### Work task
If a record below holds a picture, leave the picture out and copy the rest exactly.

★ ★ ★ ★ ★ ★ ★

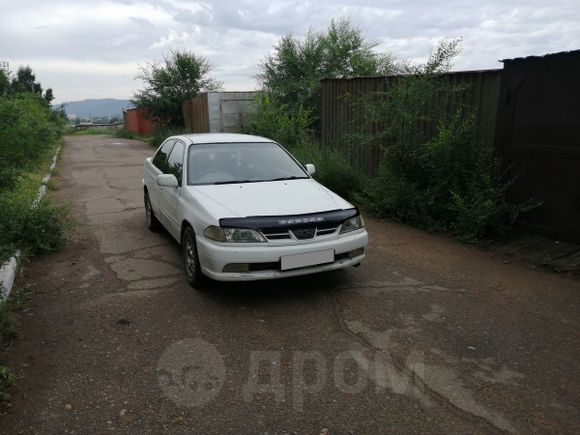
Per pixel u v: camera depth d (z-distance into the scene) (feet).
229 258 14.03
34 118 57.98
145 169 24.21
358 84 33.04
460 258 19.44
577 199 19.65
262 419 9.56
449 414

★ ★ ★ ★ ★ ★ ★

### Solution
Per pixel u v: camera depth d (z-distance into the scene) (feet).
229 258 14.03
34 118 57.98
145 169 24.21
358 84 33.04
460 258 19.44
577 199 19.65
262 419 9.56
449 414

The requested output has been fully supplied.